No plans for de-dollarisation: Das
- The Reserve Bank of India (RBI) has clarified that India has no intention to pursue de-dollarisation, despite global discussions on reducing reliance on the U.S. dollar. RBI Governor Shaktikanta Das emphasized that India's efforts are focused on de-risking trade, ensuring macroeconomic stability, and maintaining robust foreign exchange reserves.
Highlights:
- The Reserve Bank of India (RBI) has clarified that India has no intention to pursue de-dollarisation, despite global discussions on reducing reliance on the U.S. dollar. RBI Governor Shaktikanta Das emphasized that India's efforts are focused on de-risking trade, ensuring macroeconomic stability, and maintaining robust foreign exchange reserves.
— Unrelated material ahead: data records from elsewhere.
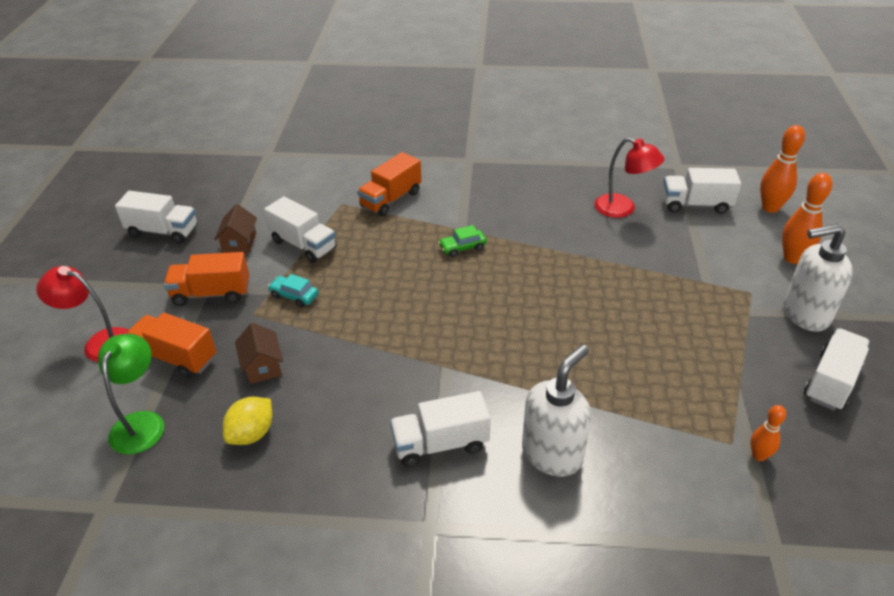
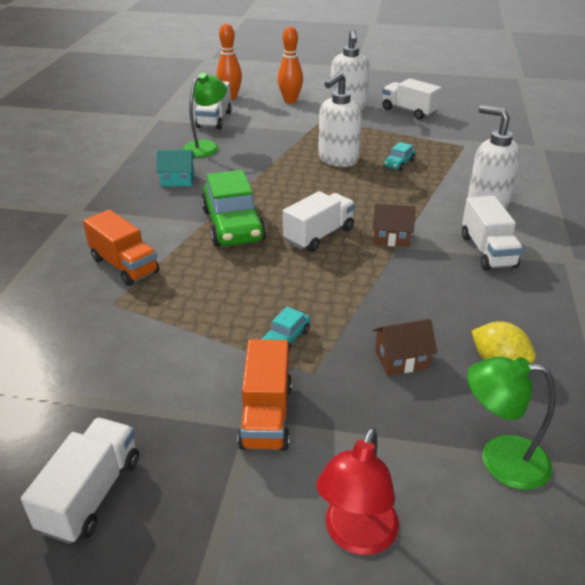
camera: 85 degrees left, 5 degrees down
orange truck [126,313,216,378] -> none
brown house [214,204,257,253] -> brown house moved to [373,204,416,247]
white truck [264,196,337,263] -> white truck moved to [283,191,355,252]
green car [438,225,487,257] -> green car [201,170,266,247], size x2.20
red lamp [594,138,664,218] -> green lamp [182,73,227,157]
orange bowling pin [750,405,786,461] -> none
none -> turquoise house [156,150,195,186]
none -> white soap dispenser [318,72,362,167]
none -> turquoise car [383,142,415,171]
Context: BRICS Currency and Global Trade
- BRICS Common Currency:
- The idea of a common currency for BRICS nations was proposed but remains under discussion without any formal decisions.
- Geographical dispersio n among BRICS nations was cited as a significant challenge, contrasting with the Eurozone's proximity and shared economic structures.
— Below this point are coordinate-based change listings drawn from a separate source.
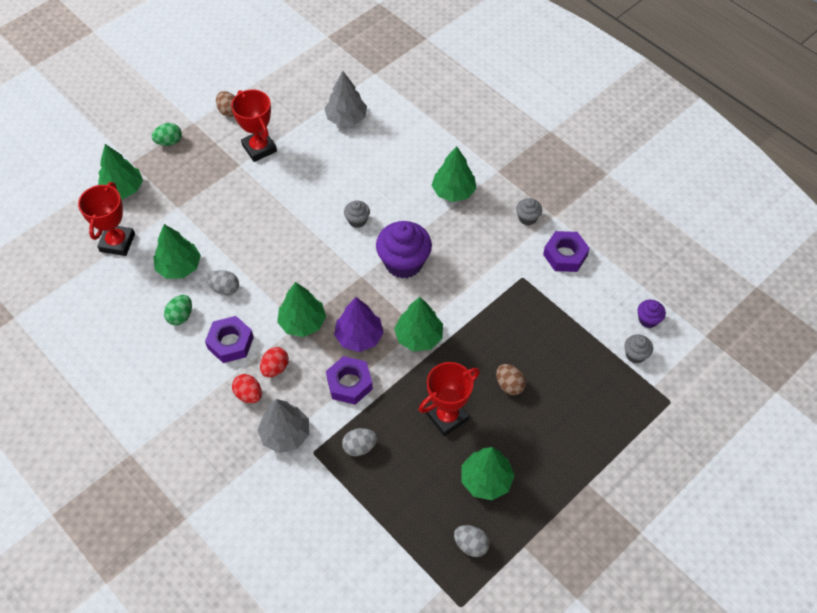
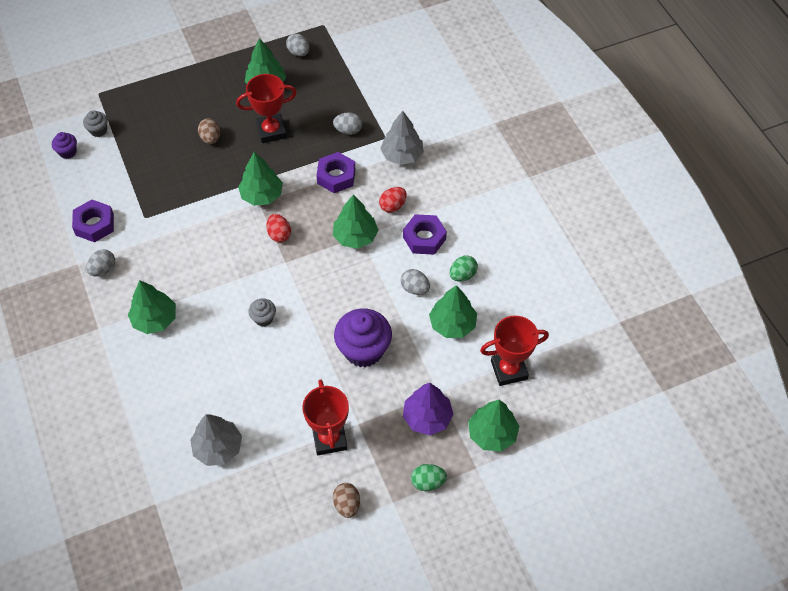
camera: 160 degrees left, 0 degrees up
red trophy [78,182,135,256] -> red trophy turned 45 degrees clockwise [480,316,549,386]
red egg [232,374,262,404] -> red egg moved to [266,214,291,243]
purple tree [334,297,384,352] -> purple tree moved to [403,383,454,435]
purple cupcake [376,221,432,278] -> purple cupcake moved to [334,308,392,367]
grey cupcake [516,198,542,225] -> grey egg [86,249,115,276]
- De-dollarisation Perspective:
- India has not taken steps toward de-dollarisation. Instead, it has signed agreements for local currency-denominated trade with a few nations to mitigate risks associated with over-reliance on a single currency.
- This approach aims to protect Indian trade from currency volatility, not to challenge the dominance of the U.S. dollar.
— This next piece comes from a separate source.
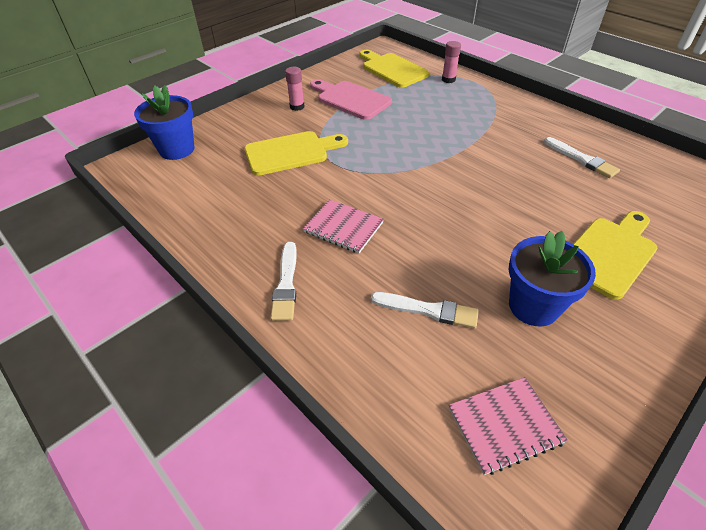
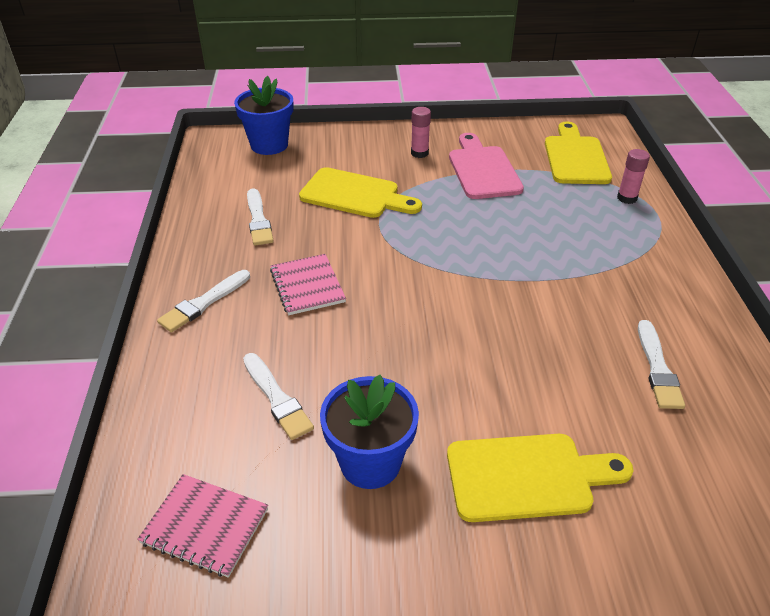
camera: 40 degrees right, 5 degrees down
none -> white brush [247,188,274,245]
- Potential Impact of Tariff Wars:
- The Governor acknowledged the uncertainties surrounding a hypothetical tariff war, particularly in light of U.S. President-elect Donald Trump’s proposed tariffs on BRICS nations.
- Ripple Effects: A tariff war could lead to retaliatory measures, such as currency devaluation by other nations, impacting global trade dynamics.
- Indian Exports: While such scenarios could pressure the Indian rupee, the RBI’s robust forex reserves and preparedness were highlighted as key factors in mitigating potential disruptions.
Forex Reserves and Financial Stability:
- Robust Reserves: India’s foreign exchange reserves remain strong, providing a buffer against potential spillovers from global financial instability.
Policy Actions:
- The RBI has raised interest rate ceilings on FCNR(B) deposits to attract inflows and provide NRIs with more investment opportunities.
- These measures aim to enhance macroeconomic and financial stability without signaling concerns over current reserve adequacy.